Pringle of Scotland presented the next installment of its long-term collaboration with Central Saint Martins during the Pitti trade fair.
Text by Anna Battista
Founded by Robert Pringle in 1815 in Hawick, in the Scottish Borders, Pringle of Scotland, first started as a manufacturer of hosiery and underwear. Knitting cashmere since the 1870s, producing knitwear as outerwear, launching iconic intarsia designs such as the famous argyle pattern and introducing the twinset, the company soon turned into one of the first luxury knitwear manufacturers.
In February 2011, Pringle of Scoltand announced a new chapter into its long-term collaboration with London’s Central Saint Martins College of Art and Design with two projects in collaboration with the BA and MA Fashion Course students.
The BA Fashion Course, History and Theory students researched and catalogued the company archive and played host to the first day of record in the Scottish Hawick headquarters in August 2010. Former factory workers attended together with Lesley Rankin, Pringle of Scotland’s first female designer in the 1960s, and Zandra Elliot, a 1950s house model. In that occasion they recorded further anecdotes and, in the following months, MA Fashion Students under the direction of Professor Louise Wilson OBE, designed a collection that, exploring the rich heritage of the 196- year-old company, radically reinvented it.
Working with specialised craftspeople, the students developed designs characterised by fragmented argyle patterns and, breaking the distinctive diagonal checkerboard arrangement, created modern geometries and trompe l’oeil prints.
The designs were showcased last week during Florence’s Pitti trade show and were accompanied by images of the Autumn/Winter 2011-12 campaign shot at Glasgow’s iconic Barroland music venue and featuring Tilda Swinton.
Current Pringle of Scotland creative director Alistair Carr, presented instead his new collection during Milan Menswear Fashion Week. Inspired by early Pringle of Scotland fans such as the Duke of Windsor, who had a passion for the argyle pattern, and actor and socialite Noël Coward, who used to be fond of Pringle’s pink sweaters, Carr injected in the new collection his experience acquired at fashion houses such as Chloé, Marni and Balenciaga coming up with sleeveless knits in bright and bold colours and fitted cashmere sweaters matched with neon-soled footwear designed in collaboration with Puma.
Zoot Magazine: How did the students react to this project?
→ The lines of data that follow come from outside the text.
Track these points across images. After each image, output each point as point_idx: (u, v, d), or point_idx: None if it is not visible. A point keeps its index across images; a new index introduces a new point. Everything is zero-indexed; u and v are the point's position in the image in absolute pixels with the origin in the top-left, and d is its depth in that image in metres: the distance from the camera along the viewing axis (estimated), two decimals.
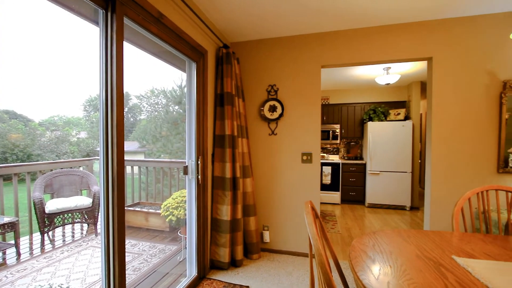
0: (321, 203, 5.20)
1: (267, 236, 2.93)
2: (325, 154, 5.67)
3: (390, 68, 4.03)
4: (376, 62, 2.62)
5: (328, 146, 5.84)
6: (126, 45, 1.85)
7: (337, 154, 5.77)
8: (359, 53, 2.62)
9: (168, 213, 2.91)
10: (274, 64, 2.87)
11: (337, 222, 4.05)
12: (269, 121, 2.89)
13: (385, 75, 4.13)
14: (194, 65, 2.27)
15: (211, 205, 2.54)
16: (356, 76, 4.51)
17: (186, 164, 2.28)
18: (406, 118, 4.97)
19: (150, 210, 3.61)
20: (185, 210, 2.70)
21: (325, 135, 5.46)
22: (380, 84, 4.83)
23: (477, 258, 1.14)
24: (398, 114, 4.95)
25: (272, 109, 2.85)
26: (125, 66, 1.41)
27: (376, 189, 4.88)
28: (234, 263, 2.58)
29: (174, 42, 1.93)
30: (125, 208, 3.90)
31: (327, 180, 5.14)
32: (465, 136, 2.38)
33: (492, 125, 2.32)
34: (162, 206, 3.03)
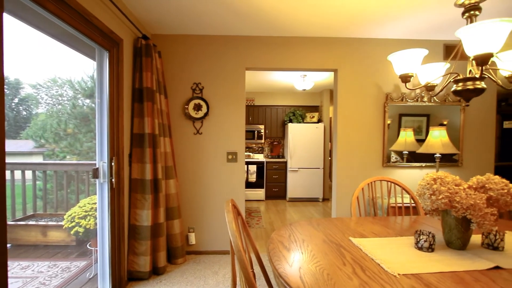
0: (247, 200, 5.40)
1: (192, 238, 2.85)
2: (250, 153, 5.91)
3: (306, 76, 4.50)
4: (293, 69, 2.88)
5: (254, 145, 6.11)
6: (13, 21, 1.51)
7: (262, 153, 6.09)
8: (280, 59, 2.83)
9: (73, 224, 2.50)
10: (200, 62, 2.82)
11: (261, 217, 4.28)
12: (194, 120, 2.82)
13: (302, 81, 4.59)
14: (106, 54, 2.02)
15: (128, 211, 2.31)
16: (278, 80, 4.85)
17: (97, 166, 2.01)
18: (319, 121, 5.65)
19: (50, 223, 3.02)
20: (96, 219, 2.38)
21: (250, 135, 5.68)
22: (298, 89, 5.34)
23: (367, 237, 1.39)
24: (313, 117, 5.58)
25: (197, 107, 2.80)
26: (12, 47, 1.14)
27: (295, 184, 5.38)
28: (156, 271, 2.42)
29: (80, 26, 1.67)
30: (11, 223, 3.15)
31: (253, 178, 5.37)
32: (362, 136, 2.87)
33: (380, 128, 2.88)
34: (65, 217, 2.58)
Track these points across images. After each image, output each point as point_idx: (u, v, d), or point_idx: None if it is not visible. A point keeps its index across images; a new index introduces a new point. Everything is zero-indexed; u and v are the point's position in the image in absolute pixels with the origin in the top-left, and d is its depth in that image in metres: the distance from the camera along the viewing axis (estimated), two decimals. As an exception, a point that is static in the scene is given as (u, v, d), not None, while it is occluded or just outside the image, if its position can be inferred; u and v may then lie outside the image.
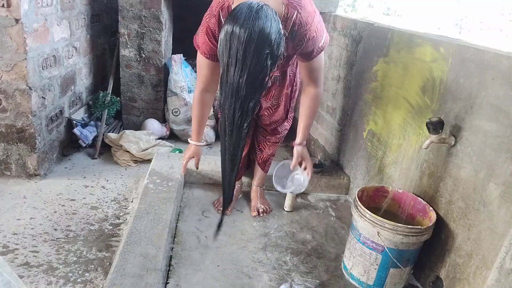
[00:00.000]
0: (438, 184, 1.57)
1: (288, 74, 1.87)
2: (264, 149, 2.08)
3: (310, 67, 1.67)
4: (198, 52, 1.66)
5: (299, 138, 1.82)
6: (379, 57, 2.02)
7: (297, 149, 1.81)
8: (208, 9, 1.59)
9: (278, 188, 1.95)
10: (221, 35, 1.30)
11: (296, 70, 1.89)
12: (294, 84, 1.94)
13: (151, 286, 1.37)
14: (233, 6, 1.48)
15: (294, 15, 1.48)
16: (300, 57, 1.65)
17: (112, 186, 2.31)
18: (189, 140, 1.86)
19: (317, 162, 2.44)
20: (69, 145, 2.65)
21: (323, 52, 1.65)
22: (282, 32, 1.34)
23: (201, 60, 1.66)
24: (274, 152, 2.12)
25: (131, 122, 3.04)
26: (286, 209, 2.13)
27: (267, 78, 1.32)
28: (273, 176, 1.95)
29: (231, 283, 1.58)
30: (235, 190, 2.13)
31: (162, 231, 1.67)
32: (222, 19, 1.51)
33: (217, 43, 1.34)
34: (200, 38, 1.61)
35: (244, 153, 2.08)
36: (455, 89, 1.50)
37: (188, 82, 2.99)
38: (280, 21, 1.34)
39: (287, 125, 2.05)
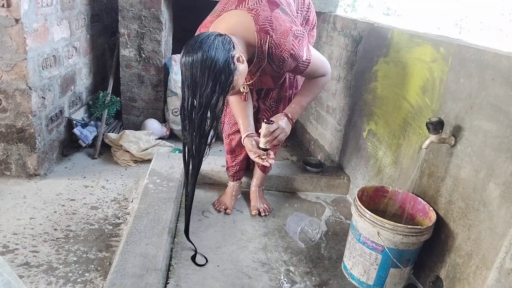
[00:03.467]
0: (438, 184, 1.57)
1: (288, 77, 1.86)
2: None
3: (308, 74, 1.66)
4: None
5: (286, 108, 1.71)
6: (379, 57, 2.02)
7: (277, 115, 1.68)
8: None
9: (294, 237, 1.88)
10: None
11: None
12: (295, 87, 1.93)
13: (151, 286, 1.37)
14: None
15: (267, 40, 1.50)
16: (292, 73, 1.66)
17: (112, 186, 2.31)
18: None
19: (317, 162, 2.44)
20: (69, 145, 2.65)
21: (314, 55, 1.62)
22: (236, 60, 1.39)
23: None
24: (274, 154, 2.12)
25: (131, 122, 3.04)
26: (261, 145, 1.70)
27: (220, 104, 1.40)
28: (289, 226, 1.91)
29: (231, 283, 1.58)
30: (234, 189, 2.14)
31: (162, 231, 1.67)
32: None
33: None
34: None
35: (243, 155, 2.08)
36: (455, 89, 1.50)
37: (188, 82, 2.98)
38: (232, 50, 1.38)
39: None
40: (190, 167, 1.53)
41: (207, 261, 1.68)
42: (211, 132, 1.45)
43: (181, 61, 1.37)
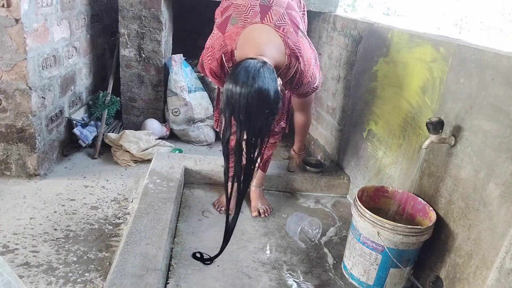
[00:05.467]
0: (438, 184, 1.57)
1: None
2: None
3: (303, 102, 1.82)
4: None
5: (295, 146, 2.18)
6: (379, 57, 2.02)
7: (292, 153, 2.23)
8: (206, 50, 1.64)
9: (294, 236, 1.89)
10: (224, 92, 1.36)
11: None
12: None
13: (151, 286, 1.37)
14: (236, 52, 1.54)
15: (295, 65, 1.55)
16: (295, 95, 1.77)
17: (112, 186, 2.31)
18: None
19: (317, 162, 2.44)
20: (69, 145, 2.65)
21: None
22: (280, 88, 1.41)
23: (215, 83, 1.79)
24: (273, 152, 2.12)
25: (131, 122, 3.04)
26: (290, 169, 2.33)
27: (269, 130, 1.43)
28: (289, 226, 1.93)
29: (231, 283, 1.58)
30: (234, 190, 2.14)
31: (162, 231, 1.67)
32: (225, 63, 1.58)
33: (225, 78, 1.46)
34: (207, 73, 1.70)
35: None
36: (455, 89, 1.50)
37: (188, 82, 2.98)
38: (277, 79, 1.39)
39: (283, 123, 2.05)
40: (237, 193, 1.50)
41: (210, 260, 1.67)
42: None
43: (231, 92, 1.31)
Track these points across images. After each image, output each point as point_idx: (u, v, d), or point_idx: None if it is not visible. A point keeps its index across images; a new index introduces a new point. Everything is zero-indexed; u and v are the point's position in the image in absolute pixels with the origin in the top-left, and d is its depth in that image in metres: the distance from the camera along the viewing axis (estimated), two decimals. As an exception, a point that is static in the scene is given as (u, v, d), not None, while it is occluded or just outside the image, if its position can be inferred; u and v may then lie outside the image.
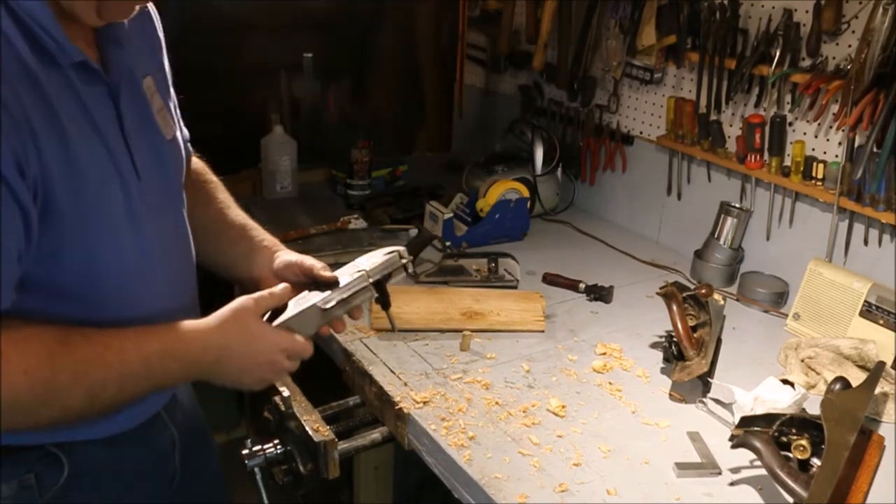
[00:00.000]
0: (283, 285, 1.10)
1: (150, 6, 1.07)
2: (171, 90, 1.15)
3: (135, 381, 0.94)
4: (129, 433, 1.07)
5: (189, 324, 1.00)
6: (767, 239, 1.82)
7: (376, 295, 1.16)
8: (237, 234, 1.24)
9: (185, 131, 1.24)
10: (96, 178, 0.91)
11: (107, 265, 0.96)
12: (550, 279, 1.80)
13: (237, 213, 1.27)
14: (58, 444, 1.00)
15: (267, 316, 1.08)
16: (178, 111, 1.18)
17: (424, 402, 1.30)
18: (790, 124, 1.71)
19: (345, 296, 1.12)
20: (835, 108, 1.60)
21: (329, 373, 1.55)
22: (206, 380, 1.03)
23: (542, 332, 1.57)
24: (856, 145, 1.57)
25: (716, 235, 1.86)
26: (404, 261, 1.18)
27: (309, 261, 1.17)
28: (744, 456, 1.18)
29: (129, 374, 0.92)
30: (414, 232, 1.98)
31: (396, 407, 1.30)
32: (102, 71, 0.93)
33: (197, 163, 1.31)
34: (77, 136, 0.87)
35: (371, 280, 1.14)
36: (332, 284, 1.14)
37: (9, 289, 0.84)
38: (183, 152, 1.14)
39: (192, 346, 0.99)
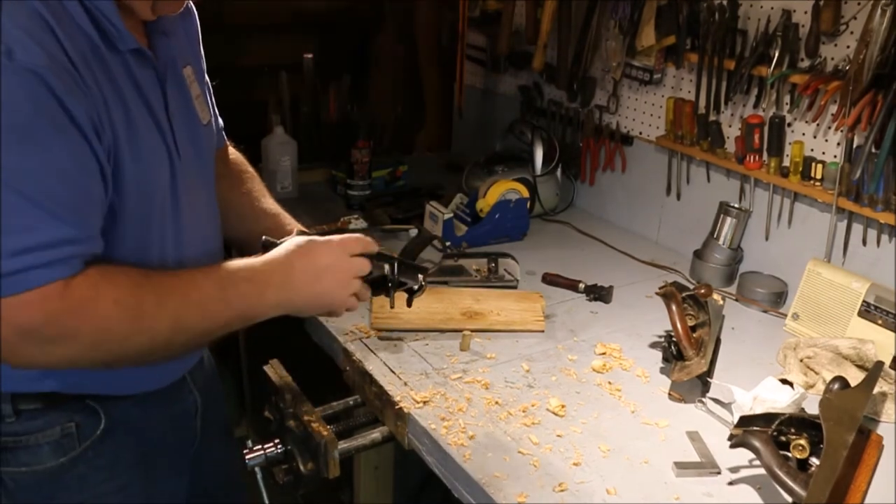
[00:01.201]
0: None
1: (190, 2, 1.19)
2: (207, 78, 1.26)
3: (213, 305, 1.02)
4: (157, 393, 1.18)
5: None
6: (766, 239, 1.83)
7: (388, 275, 1.21)
8: (269, 221, 1.34)
9: (220, 121, 1.36)
10: (151, 150, 1.02)
11: (153, 236, 1.06)
12: (550, 279, 1.80)
13: (271, 203, 1.39)
14: (96, 398, 1.11)
15: None
16: (213, 98, 1.29)
17: (424, 402, 1.31)
18: (789, 125, 1.72)
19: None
20: (833, 108, 1.60)
21: (329, 373, 1.55)
22: (284, 304, 1.08)
23: (542, 332, 1.57)
24: (854, 146, 1.57)
25: (715, 235, 1.86)
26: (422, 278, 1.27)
27: None
28: (743, 455, 1.18)
29: (206, 297, 1.01)
30: (414, 232, 1.98)
31: (396, 407, 1.30)
32: (153, 58, 1.04)
33: (236, 154, 1.42)
34: (136, 111, 0.99)
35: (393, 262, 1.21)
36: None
37: (99, 236, 0.95)
38: (215, 137, 1.25)
39: (256, 265, 1.07)
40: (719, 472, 1.19)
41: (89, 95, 0.90)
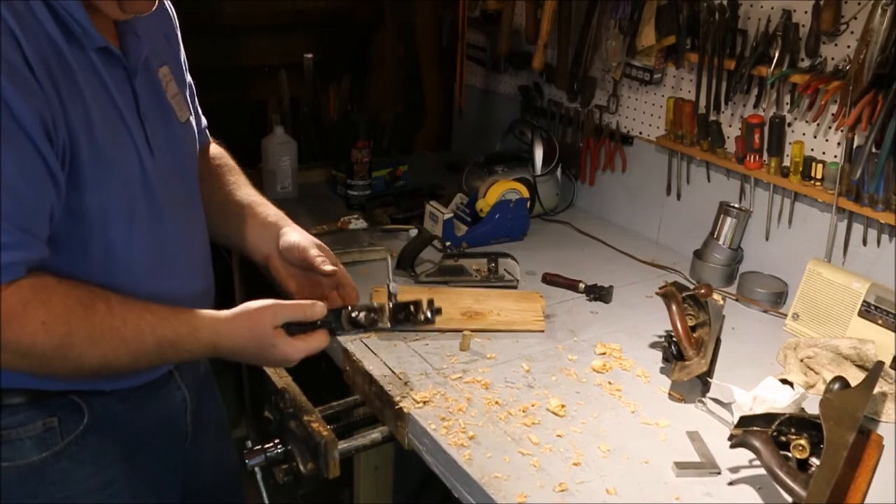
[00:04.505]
0: (318, 305, 1.13)
1: (167, 1, 1.19)
2: (188, 77, 1.25)
3: (148, 359, 1.03)
4: (142, 388, 1.17)
5: (206, 318, 1.06)
6: (766, 239, 1.83)
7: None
8: (245, 212, 1.30)
9: (203, 119, 1.35)
10: (116, 150, 1.00)
11: (124, 237, 1.04)
12: (550, 279, 1.80)
13: (247, 192, 1.34)
14: (79, 393, 1.10)
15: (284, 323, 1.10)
16: (195, 99, 1.28)
17: (424, 402, 1.31)
18: (789, 125, 1.71)
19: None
20: (834, 108, 1.60)
21: (329, 373, 1.55)
22: (216, 345, 1.07)
23: (542, 332, 1.57)
24: (854, 146, 1.57)
25: (715, 235, 1.86)
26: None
27: (312, 250, 1.22)
28: (743, 455, 1.18)
29: (143, 352, 1.01)
30: (414, 232, 1.98)
31: (396, 407, 1.30)
32: (123, 57, 1.03)
33: (217, 148, 1.40)
34: (99, 111, 0.97)
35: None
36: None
37: (41, 242, 0.94)
38: (197, 136, 1.24)
39: (203, 343, 1.06)
40: (719, 473, 1.19)
41: (41, 97, 0.89)
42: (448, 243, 1.92)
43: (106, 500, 1.16)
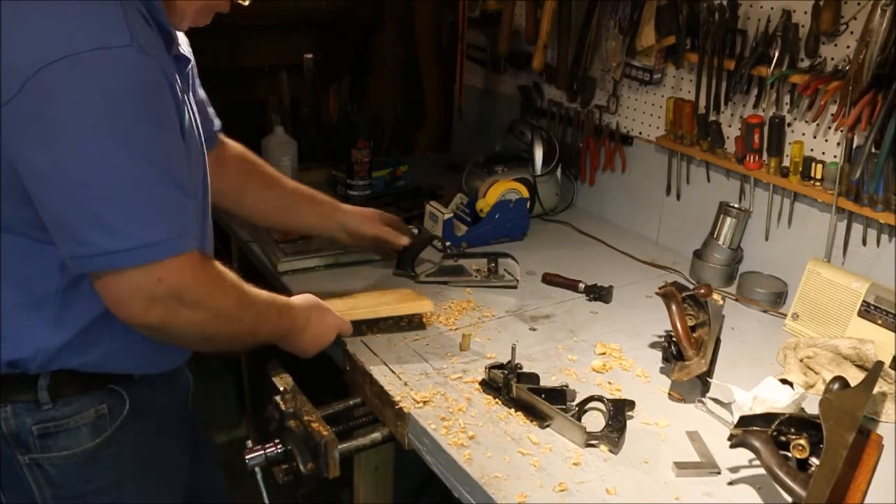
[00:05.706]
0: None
1: None
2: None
3: (270, 314, 1.23)
4: (164, 374, 1.27)
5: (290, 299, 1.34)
6: (766, 239, 1.83)
7: None
8: (310, 200, 1.60)
9: (217, 122, 1.47)
10: (196, 145, 1.12)
11: (203, 230, 1.17)
12: (550, 279, 1.80)
13: (292, 182, 1.61)
14: (117, 381, 1.19)
15: None
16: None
17: (424, 402, 1.31)
18: (789, 125, 1.72)
19: None
20: (833, 108, 1.60)
21: (329, 373, 1.55)
22: (294, 337, 1.33)
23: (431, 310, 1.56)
24: (854, 146, 1.57)
25: (715, 235, 1.86)
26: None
27: (380, 234, 1.66)
28: (743, 455, 1.18)
29: (265, 306, 1.23)
30: (414, 232, 1.98)
31: (396, 407, 1.30)
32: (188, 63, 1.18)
33: (237, 145, 1.53)
34: (186, 109, 1.08)
35: None
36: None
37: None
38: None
39: (294, 310, 1.32)
40: (719, 472, 1.19)
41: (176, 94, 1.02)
42: (448, 243, 1.92)
43: (145, 481, 1.26)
Louise Wilson: Our students are always enthusiastic. In fact it would be very absurd not being enthusiastic about such projects. The interesting thing for them in this case was getting the chance of working on an extended archive. Alistair O’Neill’s history and theory students from the BA Fashion Course really worked to museum standards. The archive didn’t exist before, but the materials were kept in boxes. When my students came along, the archive had already been transferred on a disc so they could easily go through thousands of images and there was very little researching to do because everything had been pulled together for them.
Zoot Magazine: Did the students find the argyle pattern inspiring?
Louise Wilson: There was no team meeting, but the five students we chose to work on this project all focused on a version of the argyle pattern, because in their mind Pringle owned a pattern that nobody else did. So, apart from the stripy ones, every single sweat here is based on the argyle. Another characteristic of some of the sweaters with prints is that the scale of the print was changed, they tweaked the original motif by using two tones to make the print look smudged and misprinted.
Zoot Magazine: Did the students work in the Hawick-based factory?
Louise Wilson: Yes, they did. So this project wasn’t really a matter of sending the sketch off to a factory and then waiting for the piece to arrive, but they were able to work with the manufacturer’s experts on the weights, experimenting a lot and also refitting the sweaters. This last point is actually very important since, even though the designs seem to have really classic shapes, they have actually all been refitted. I would define this as a “live project” for our students since there was a lot of interaction with the manufacturer plus they got prize money and also royalties on the sales. After all they are professional designers since they have already graduated and some of the people who focused on this project already work for major fashion houses.
Zoot Magazine: Will the project continue in future?
Louise Wilson: Yes it will since this is not a one hit project. We did the Autumn/Winter collection for women and now the Spring/Summer season. We like working with a sponsor on a long-term basis, but this is also a reflection of the quality we offer to the sponsor.
Zoot Magazine: Did you enjoy the Pringle of Scotland installation at the Pitti trade fair?
Louise Wilson: It has been a good installation since it felt more like a gallery and had something to say. So, even though it was about sales, it wasn’t completely sales-driven.